> [Goal of the exercise] Reproduce all of the data below verbatim, keeping every character, space, and line break unchanged.
** Opening Information supplied block **
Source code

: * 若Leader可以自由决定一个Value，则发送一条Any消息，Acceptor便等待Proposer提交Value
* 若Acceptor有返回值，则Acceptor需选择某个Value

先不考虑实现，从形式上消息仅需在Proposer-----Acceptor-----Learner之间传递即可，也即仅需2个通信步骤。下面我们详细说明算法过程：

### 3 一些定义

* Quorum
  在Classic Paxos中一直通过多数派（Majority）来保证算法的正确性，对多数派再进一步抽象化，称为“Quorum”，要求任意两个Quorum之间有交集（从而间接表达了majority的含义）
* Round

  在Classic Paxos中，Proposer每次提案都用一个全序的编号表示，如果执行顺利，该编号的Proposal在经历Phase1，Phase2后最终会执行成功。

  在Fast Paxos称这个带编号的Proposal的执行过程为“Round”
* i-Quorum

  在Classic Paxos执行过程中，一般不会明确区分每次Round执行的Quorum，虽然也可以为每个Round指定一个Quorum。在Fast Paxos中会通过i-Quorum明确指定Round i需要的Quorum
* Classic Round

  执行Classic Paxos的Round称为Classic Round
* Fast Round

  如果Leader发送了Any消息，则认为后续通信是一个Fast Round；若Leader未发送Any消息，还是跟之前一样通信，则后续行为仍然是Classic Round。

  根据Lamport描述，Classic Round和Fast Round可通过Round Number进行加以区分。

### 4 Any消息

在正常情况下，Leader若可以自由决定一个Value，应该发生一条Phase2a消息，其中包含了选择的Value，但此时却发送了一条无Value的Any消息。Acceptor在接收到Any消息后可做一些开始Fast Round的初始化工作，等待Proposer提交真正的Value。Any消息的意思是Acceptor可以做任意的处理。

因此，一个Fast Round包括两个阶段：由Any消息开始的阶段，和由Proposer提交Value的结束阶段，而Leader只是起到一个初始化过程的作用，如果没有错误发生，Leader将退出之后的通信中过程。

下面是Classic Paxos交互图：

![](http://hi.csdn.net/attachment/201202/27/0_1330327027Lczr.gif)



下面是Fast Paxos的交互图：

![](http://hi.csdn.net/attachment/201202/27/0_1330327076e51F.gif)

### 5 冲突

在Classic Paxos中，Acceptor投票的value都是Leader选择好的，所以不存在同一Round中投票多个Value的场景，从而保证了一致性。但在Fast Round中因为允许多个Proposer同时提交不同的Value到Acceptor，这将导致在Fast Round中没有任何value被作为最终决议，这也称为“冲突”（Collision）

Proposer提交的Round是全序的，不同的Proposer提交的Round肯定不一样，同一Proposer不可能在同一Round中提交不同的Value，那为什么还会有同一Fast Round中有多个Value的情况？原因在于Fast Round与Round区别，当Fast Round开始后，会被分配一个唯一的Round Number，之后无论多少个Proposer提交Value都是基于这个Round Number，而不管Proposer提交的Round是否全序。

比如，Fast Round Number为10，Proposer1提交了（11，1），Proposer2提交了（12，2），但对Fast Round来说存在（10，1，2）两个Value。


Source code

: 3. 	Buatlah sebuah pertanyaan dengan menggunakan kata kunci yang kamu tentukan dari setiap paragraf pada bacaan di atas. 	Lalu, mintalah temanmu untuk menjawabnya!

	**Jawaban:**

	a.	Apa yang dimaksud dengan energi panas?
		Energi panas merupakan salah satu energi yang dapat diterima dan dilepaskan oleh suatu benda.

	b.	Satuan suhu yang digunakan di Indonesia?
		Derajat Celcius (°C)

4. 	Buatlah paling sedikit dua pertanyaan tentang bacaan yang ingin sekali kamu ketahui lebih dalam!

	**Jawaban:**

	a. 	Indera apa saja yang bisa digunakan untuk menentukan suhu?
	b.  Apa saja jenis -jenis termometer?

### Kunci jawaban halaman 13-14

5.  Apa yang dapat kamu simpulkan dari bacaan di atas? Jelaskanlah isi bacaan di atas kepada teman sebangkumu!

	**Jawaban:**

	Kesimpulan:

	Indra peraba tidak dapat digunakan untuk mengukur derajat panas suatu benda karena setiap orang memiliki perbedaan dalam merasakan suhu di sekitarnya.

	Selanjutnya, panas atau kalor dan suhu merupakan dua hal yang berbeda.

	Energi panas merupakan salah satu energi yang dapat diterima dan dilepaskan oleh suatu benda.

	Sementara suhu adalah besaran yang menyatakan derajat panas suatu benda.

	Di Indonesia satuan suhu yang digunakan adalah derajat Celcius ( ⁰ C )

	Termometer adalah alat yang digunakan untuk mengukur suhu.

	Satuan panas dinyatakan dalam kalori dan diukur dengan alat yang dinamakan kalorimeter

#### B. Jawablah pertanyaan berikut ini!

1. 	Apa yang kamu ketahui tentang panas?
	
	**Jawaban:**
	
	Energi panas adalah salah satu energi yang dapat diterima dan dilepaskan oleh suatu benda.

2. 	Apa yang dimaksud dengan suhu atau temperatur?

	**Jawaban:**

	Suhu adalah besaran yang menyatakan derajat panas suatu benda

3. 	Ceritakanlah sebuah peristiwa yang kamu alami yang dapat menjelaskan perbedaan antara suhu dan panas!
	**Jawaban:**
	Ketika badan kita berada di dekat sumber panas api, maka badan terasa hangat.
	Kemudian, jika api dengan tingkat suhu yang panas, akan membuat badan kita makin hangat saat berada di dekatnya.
** Closing Information supplied block **
> [Solution to the problem]
Source code

: * 若Leader可以自由决定一个Value，则发送一条Any消息，Acceptor便等待Proposer提交Value
* 若Acceptor有返回值，则Acceptor需选择某个Value

先不考虑实现，从形式上消息仅需在Proposer-----Acceptor-----Learner之间传递即可，也即仅需2个通信步骤。下面我们详细说明算法过程：

### 3 一些定义

* Quorum
  在Classic Paxos中一直通过多数派（Majority）来保证算法的正确性，对多数派再进一步抽象化，称为“Quorum”，要求任意两个Quorum之间有交集（从而间接表达了majority的含义）
* Round

  在Classic Paxos中，Proposer每次提案都用一个全序的编号表示，如果执行顺利，该编号的Proposal在经历Phase1，Phase2后最终会执行成功。

  在Fast Paxos称这个带编号的Proposal的执行过程为“Round”
* i-Quorum

  在Classic Paxos执行过程中，一般不会明确区分每次Round执行的Quorum，虽然也可以为每个Round指定一个Quorum。在Fast Paxos中会通过i-Quorum明确指定Round i需要的Quorum
* Classic Round

  执行Classic Paxos的Round称为Classic Round
* Fast Round

  如果Leader发送了Any消息，则认为后续通信是一个Fast Round；若Leader未发送Any消息，还是跟之前一样通信，则后续行为仍然是Classic Round。

  根据Lamport描述，Classic Round和Fast Round可通过Round Number进行加以区分。

### 4 Any消息

在正常情况下，Leader若可以自由决定一个Value，应该发生一条Phase2a消息，其中包含了选择的Value，但此时却发送了一条无Value的Any消息。Acceptor在接收到Any消息后可做一些开始Fast Round的初始化工作，等待Proposer提交真正的Value。Any消息的意思是Acceptor可以做任意的处理。

因此，一个Fast Round包括两个阶段：由Any消息开始的阶段，和由Proposer提交Value的结束阶段，而Leader只是起到一个初始化过程的作用，如果没有错误发生，Leader将退出之后的通信中过程。

下面是Classic Paxos交互图：

![](http://hi.csdn.net/attachment/201202/27/0_1330327027Lczr.gif)



下面是Fast Paxos的交互图：

![](http://hi.csdn.net/attachment/201202/27/0_1330327076e51F.gif)

### 5 冲突

在Classic Paxos中，Acceptor投票的value都是Leader选择好的，所以不存在同一Round中投票多个Value的场景，从而保证了一致性。但在Fast Round中因为允许多个Proposer同时提交不同的Value到Acceptor，这将导致在Fast Round中没有任何value被作为最终决议，这也称为“冲突”（Collision）

Proposer提交的Round是全序的，不同的Proposer提交的Round肯定不一样，同一Proposer不可能在同一Round中提交不同的Value，那为什么还会有同一Fast Round中有多个Value的情况？原因在于Fast Round与Round区别，当Fast Round开始后，会被分配一个唯一的Round Number，之后无论多少个Proposer提交Value都是基于这个Round Number，而不管Proposer提交的Round是否全序。

比如，Fast Round Number为10，Proposer1提交了（11，1），Proposer2提交了（12，2），但对Fast Round来说存在（10，1，2）两个Value。


Source code

: 3. 	Buatlah sebuah pertanyaan dengan menggunakan kata kunci yang kamu tentukan dari setiap paragraf pada bacaan di atas. 	Lalu, mintalah temanmu untuk menjawabnya!

	**Jawaban:**

	a.	Apa yang dimaksud dengan energi panas?
		Energi panas merupakan salah satu energi yang dapat diterima dan dilepaskan oleh suatu benda.

	b.	Satuan suhu yang digunakan di Indonesia?
		Derajat Celcius (°C)

4. 	Buatlah paling sedikit dua pertanyaan tentang bacaan yang ingin sekali kamu ketahui lebih dalam!

	**Jawaban:**

	a. 	Indera apa saja yang bisa digunakan untuk menentukan suhu?
	b.  Apa saja jenis -jenis termometer?

### Kunci jawaban halaman 13-14

5.  Apa yang dapat kamu simpulkan dari bacaan di atas? Jelaskanlah isi bacaan di atas kepada teman sebangkumu!

	**Jawaban:**

	Kesimpulan:

	Indra peraba tidak dapat digunakan untuk mengukur derajat panas suatu benda karena setiap orang memiliki perbedaan dalam merasakan suhu di sekitarnya.

	Selanjutnya, panas atau kalor dan suhu merupakan dua hal yang berbeda.

	Energi panas merupakan salah satu energi yang dapat diterima dan dilepaskan oleh suatu benda.

	Sementara suhu adalah besaran yang menyatakan derajat panas suatu benda.

	Di Indonesia satuan suhu yang digunakan adalah derajat Celcius ( ⁰ C )

	Termometer adalah alat yang digunakan untuk mengukur suhu.

	Satuan panas dinyatakan dalam kalori dan diukur dengan alat yang dinamakan kalorimeter

#### B. Jawablah pertanyaan berikut ini!

1. 	Apa yang kamu ketahui tentang panas?
	
	**Jawaban:**
	
	Energi panas adalah salah satu energi yang dapat diterima dan dilepaskan oleh suatu benda.

2. 	Apa yang dimaksud dengan suhu atau temperatur?

	**Jawaban:**

	Suhu adalah besaran yang menyatakan derajat panas suatu benda

3. 	Ceritakanlah sebuah peristiwa yang kamu alami yang dapat menjelaskan perbedaan antara suhu dan panas!
	**Jawaban:**
	Ketika badan kita berada di dekat sumber panas api, maka badan terasa hangat.
	Kemudian, jika api dengan tingkat suhu yang panas, akan membuat badan kita makin hangat saat berada di dekatnya.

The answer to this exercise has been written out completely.